Я еще раз прослушала запись, положила телефон на туалетный столик и попыталась припомнить фреску. Две женщины в окне наверху, одна – внизу. По словам Гэбриела, в доме есть еще мужчина, он несет ребенка. На картине, которую мама нарисовала у меня в спальне, в небе летают четыре ласточки, и у каждой в клюве лента, как будто послание «тонкое место».
Я направилась в ванную, чтобы принять душ и переодеться, однако мое внимание привлек будильник у кровати. Первый час ночи. Такое ощущение, что с тех пор, как я ушла отсюда в шесть тридцать, пролетела целая жизнь. Я уселась на постели. Кафе Гэбриела закрыто, посетителей в больницу не пускают. Видимо, придется лечь спать.
Раздался знакомый стук в окно.
Стук повторился, на сей раз громче, будто Беннетт швырнул камушек побольше.
– Я тебя разбудил? – спросил он.
Я закатила глаза, хоть он и не мог меня видеть. После всего, что произошло, я совсем не это ожидала услышать.
– Нет, не разбудил. Просто случайно подошла к окну.

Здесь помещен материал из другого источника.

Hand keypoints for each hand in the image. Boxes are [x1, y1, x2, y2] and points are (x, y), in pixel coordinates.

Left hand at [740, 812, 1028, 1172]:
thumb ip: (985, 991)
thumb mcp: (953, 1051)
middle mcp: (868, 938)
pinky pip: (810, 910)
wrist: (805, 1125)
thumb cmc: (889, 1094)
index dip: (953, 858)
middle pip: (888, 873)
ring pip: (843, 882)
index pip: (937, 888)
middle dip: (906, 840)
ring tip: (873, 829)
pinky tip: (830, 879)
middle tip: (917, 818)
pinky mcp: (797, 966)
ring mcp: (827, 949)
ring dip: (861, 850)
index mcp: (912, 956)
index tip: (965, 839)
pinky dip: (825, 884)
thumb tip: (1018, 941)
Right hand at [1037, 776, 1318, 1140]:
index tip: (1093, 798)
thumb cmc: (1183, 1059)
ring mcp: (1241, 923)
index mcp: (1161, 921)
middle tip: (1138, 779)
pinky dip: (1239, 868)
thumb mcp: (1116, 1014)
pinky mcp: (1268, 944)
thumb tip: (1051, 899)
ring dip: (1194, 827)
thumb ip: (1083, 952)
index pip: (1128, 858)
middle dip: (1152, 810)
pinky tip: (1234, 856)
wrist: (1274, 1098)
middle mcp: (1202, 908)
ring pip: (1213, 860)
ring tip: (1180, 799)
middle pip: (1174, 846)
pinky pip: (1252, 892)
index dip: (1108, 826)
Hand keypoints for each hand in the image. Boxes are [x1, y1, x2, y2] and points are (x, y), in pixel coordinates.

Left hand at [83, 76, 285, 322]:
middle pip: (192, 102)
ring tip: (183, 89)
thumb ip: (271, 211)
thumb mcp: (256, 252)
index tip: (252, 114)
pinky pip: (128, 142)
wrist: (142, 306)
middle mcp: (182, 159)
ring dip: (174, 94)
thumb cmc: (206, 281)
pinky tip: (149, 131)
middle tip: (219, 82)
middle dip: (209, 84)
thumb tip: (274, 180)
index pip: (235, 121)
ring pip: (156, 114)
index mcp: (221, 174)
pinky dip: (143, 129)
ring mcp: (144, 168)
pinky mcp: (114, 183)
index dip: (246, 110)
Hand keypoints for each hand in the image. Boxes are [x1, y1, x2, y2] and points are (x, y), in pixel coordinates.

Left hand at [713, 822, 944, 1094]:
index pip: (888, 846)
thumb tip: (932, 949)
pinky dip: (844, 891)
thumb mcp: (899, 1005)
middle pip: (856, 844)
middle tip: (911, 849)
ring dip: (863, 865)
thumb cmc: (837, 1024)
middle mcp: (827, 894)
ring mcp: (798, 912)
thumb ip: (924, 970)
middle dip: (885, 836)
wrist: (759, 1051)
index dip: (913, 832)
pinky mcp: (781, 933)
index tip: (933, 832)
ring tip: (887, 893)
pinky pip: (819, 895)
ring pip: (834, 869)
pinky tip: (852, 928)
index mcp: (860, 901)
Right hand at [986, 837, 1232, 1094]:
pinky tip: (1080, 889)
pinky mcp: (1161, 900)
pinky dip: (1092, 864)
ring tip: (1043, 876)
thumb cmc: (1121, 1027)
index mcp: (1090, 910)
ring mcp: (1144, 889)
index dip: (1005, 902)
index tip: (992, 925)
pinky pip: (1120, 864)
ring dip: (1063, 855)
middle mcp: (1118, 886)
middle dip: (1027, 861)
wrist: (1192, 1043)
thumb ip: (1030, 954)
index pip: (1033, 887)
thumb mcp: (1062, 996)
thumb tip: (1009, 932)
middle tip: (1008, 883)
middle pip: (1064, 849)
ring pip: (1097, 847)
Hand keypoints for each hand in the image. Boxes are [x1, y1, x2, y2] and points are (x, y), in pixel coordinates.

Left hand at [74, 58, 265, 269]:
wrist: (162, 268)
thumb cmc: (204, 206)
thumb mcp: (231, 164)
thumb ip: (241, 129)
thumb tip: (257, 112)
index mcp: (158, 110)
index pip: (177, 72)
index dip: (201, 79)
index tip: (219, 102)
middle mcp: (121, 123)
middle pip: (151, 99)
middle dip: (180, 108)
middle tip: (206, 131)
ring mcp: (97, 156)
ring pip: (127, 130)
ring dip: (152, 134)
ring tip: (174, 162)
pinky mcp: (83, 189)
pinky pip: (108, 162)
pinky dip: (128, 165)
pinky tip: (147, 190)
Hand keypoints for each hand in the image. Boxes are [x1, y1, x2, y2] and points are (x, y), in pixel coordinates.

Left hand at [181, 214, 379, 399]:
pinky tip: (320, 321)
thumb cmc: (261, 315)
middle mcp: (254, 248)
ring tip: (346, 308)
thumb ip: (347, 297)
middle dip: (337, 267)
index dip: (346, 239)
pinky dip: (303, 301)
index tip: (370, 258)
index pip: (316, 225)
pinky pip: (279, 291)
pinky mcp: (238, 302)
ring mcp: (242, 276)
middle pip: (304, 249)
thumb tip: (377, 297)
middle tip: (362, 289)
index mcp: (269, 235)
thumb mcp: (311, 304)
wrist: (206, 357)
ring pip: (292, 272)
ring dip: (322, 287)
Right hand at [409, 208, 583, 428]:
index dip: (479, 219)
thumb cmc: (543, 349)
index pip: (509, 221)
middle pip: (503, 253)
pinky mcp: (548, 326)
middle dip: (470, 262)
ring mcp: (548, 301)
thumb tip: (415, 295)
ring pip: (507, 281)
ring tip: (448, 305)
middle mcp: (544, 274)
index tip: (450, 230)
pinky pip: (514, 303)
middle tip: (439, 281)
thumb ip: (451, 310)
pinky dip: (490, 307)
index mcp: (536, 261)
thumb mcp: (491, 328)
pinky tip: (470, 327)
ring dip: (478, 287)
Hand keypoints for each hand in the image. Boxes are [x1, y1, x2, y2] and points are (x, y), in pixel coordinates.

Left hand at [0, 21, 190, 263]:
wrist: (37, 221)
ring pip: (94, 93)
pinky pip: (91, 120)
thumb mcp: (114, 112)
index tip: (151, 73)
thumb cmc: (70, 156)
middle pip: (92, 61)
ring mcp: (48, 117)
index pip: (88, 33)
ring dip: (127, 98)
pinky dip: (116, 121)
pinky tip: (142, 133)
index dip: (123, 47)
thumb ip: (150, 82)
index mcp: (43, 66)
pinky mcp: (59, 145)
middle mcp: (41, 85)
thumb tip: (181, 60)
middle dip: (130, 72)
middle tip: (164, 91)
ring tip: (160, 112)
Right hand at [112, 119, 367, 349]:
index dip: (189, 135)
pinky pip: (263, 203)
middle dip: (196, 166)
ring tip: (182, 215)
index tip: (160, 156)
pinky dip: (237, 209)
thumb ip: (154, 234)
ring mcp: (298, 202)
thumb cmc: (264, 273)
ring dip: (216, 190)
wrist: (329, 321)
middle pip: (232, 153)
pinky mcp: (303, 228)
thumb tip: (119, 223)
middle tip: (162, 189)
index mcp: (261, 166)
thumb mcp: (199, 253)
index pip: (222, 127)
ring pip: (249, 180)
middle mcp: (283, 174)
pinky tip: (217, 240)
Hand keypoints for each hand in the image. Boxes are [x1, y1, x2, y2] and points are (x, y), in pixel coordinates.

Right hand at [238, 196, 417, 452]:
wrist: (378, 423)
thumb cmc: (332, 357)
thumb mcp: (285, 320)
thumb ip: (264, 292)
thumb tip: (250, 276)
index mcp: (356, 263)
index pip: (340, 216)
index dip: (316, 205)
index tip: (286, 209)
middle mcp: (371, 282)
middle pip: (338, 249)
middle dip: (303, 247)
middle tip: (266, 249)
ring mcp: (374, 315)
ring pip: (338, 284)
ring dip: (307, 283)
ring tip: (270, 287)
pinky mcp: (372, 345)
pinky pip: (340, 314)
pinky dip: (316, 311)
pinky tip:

– Забавно, – сказал он. – Хотел убедиться, что с тобой все в порядке.
Как-то необычно он произносит слова, будто у него носок во рту.
– Ты что, выпил?
Беннетт отступил в круг света от фонаря и взглянул на меня.
– Нет. Хотя, наверное, выпить стоит. Правда, от спиртного губы будет щипать.
Облокотившись о подоконник, я высунулась подальше и хорошенько пригляделась. На лице Беннетта темнели синяки, губы распухли, один глаз полностью закрылся. Я вздрогнула от неожиданности и ударилась головой о поднятое стекло.
– О господи… что с тобой стряслось?
Впрочем, можно догадаться и так.
– Это еще ничего. Поглядела бы ты, как я его отделал.
– Не уходи, – велела я. – Принесу лед.
Я поспешно вернулась в комнату, снова ударившись головой о стекло, спустилась в кухню, взяла полотенце и миску льда из морозилки и вышла на заднее крыльцо, едва не навернувшись о дорожку в прихожей.
Беннетт сидел на ступенях. Я присела рядом с ним, завернула лед в полотенце и поднесла к его лицу, не зная, с чего начать.
– Приложи к глазу, – подсказал он.
Я осторожно приложила лед к распухшему глазу. Беннетт скривился.
– Полегче. – Он забрал у меня полотенце со льдом, а я принялась осматривать его лицо.
– Ты будто под поезд попал.
– Поверь, Джексону гораздо хуже.
– Он в больнице?
– Если бы мне не помешали, точно бы уехал на «Скорой».
– Там был кто-то еще?
Беннетт ухитрился принять смущенный вид даже с распухшими губами и синяком под глазом.
– Рассказывай, – потребовала я, хотя уже догадывалась, что он скажет.
– Какая-то девушка из его офиса. Она была с ним, когда я пришел.
– Вот ведь подонок.
– Так я ему и сказал, только использовал выражения покрепче. Потому и наподдал напоследок. Наверное, нос сломал.
– Вот и хорошо. – Я еще раз внимательно оглядела Беннетта. Синяки даже добавили ему привлекательности. – Но зачем?.. Ты уходил такой злой на меня, у тебя на лице было написано отвращение. Я боялась, ты больше не захочешь со мной разговаривать.
Он широко раскрыл здоровый глаз от недоумения.
– Да, я злился, только ты тут ни при чем. За что мне на тебя злиться, Ларкин? Ты всегда была бесстрашной и свободной духом, такой оригинальной и самобытной. Помнишь тот конкурс талантов?..
– Пожалуйста, не надо.
Беннетт улыбнулся и тут же скривился от боли.